Taking the cable car up Jade Dragon Snow Mountain, tiny wooden cabins nestled in soft white, and the fir trees nearby also wore fluffy wool hats. Reaching 4506 meters altitude, a southerner seeing snow for the first time, I excitedly grabbed a handful of snow but couldn't compress it — it was as hard as frost, so cold it instantly froze my hands. In the distance, everything was thick white snow, vast and moving. I was lucky to see snowflakes falling in the sky, tiny and crystalline like fine salt. By the time we descended, it was minus five degrees Celsius. A crescent moon hung in the blue sky.

DAY5 (Lijiang Ancient Town & Shuhe Ancient Town & Shuanglang & Kunming)

Depart at 7:20 am — arrive at the Huanglong Jade Shop in Shuhe Ancient Town (2 hours) — Huanglong jade shopping (1 hour) — from the shop to Xianhai Shifu Restaurant (30 minutes) — change guide — take photos at Shuanglang (30 minutes) — from the restaurant to Xinhengyuan Hotel (6 hours 20 minutes), taste peacock feast — from Xinhengyuan to Mingchun Huayuan Hot Spring Hotel (2 hours).

On the road to the snow mountain, many flowering trees were planted. Early in the morning, we arrived at Shuhe Ancient Town, a place with a history of over 1200 years. In the dappled sunshine, horse-drawn carts waited by the roadside.

Passing through Shuanglang, I saw low houses scattered along the distant Erhai lakeside — time seemed serene and endless.

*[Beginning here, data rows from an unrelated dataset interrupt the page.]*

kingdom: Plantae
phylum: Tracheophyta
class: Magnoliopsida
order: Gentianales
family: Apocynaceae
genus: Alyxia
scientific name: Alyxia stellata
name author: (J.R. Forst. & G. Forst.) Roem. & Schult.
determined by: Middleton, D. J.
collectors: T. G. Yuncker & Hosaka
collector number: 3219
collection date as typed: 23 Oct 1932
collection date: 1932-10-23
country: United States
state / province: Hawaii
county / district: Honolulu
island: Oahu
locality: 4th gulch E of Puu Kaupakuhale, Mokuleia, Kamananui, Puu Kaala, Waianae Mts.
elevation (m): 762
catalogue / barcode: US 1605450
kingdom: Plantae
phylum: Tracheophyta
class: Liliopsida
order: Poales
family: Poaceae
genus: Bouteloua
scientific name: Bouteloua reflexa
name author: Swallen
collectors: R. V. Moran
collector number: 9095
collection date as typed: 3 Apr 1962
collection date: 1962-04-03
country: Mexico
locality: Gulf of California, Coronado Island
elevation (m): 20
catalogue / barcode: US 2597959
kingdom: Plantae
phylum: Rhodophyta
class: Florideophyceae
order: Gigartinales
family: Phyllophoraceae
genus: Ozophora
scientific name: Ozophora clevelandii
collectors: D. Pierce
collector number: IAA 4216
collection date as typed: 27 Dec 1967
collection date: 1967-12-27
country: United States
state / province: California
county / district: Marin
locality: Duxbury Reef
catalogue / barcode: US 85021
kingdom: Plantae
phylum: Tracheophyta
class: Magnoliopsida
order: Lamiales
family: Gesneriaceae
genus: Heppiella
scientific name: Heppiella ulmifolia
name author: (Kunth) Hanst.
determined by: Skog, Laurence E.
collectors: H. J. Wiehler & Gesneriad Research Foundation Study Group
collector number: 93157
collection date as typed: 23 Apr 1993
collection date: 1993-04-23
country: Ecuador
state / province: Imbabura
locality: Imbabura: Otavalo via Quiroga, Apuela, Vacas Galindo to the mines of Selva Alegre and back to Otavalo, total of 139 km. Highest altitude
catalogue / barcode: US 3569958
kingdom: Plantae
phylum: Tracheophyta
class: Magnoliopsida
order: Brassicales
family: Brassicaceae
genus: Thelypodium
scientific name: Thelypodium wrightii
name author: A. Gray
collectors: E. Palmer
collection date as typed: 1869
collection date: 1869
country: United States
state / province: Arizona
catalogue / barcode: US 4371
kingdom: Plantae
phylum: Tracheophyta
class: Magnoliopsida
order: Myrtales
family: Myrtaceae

The new guide said that Yunnan has 26 ethnic groups. Xishuangbanna has the Dai people; April 14 or 15 is the Water Splashing Festival. Dai people wear ethnic costumes and gather in the square at 7–8 pm to release Kongming lanterns. The temperature is high that month, fruits are cheap, and flip-flops are essential. On the bus to Xishuangbanna, you pass through Mojiang County in Pu'er City, where the Tropic of Cancer runs through. The Hani people live there, and there are many twins. You can walk the Tropic of Cancer line, make wishes at the Twin Towers, and drink water from the twin well — one day is enough. Shangri-La is best visited in August or September when the vegetation is most lush; don't go later than October. There are Tibetans who believe in Tibetan Buddhism. If you want a spiritual cleansing, that's the place. The Stone Forest has the Yi people; their houses are distinctive, made of earth and felt. July in the lunar calendar is their Torch Festival, a festival suitable for singing, dancing, and matchmaking. Dali has many Bai people. They usually live on the first floor; the second floor and above are used for storage. The Bai people like things white — white clothing, silver adornments, and white food and lodging.

DAY6 (Kunming Dounan Flower Market & Airport)

Depart at 8 am — arrive at Dounan Flower Market (20 minutes) — wander (arrange on your own; browse jade, silver, flowers, local products) — head to the airport (1 hour).

My favorite among Huanglong jade is 'water grass flower'; its swaying branches have a sparse elegance. At Dounan, fresh flowers are sold by the kilo; the market is like a vegetable market, with carts and trucks bringing them in.

Looking forward to meeting Zouzheqiao Travel again.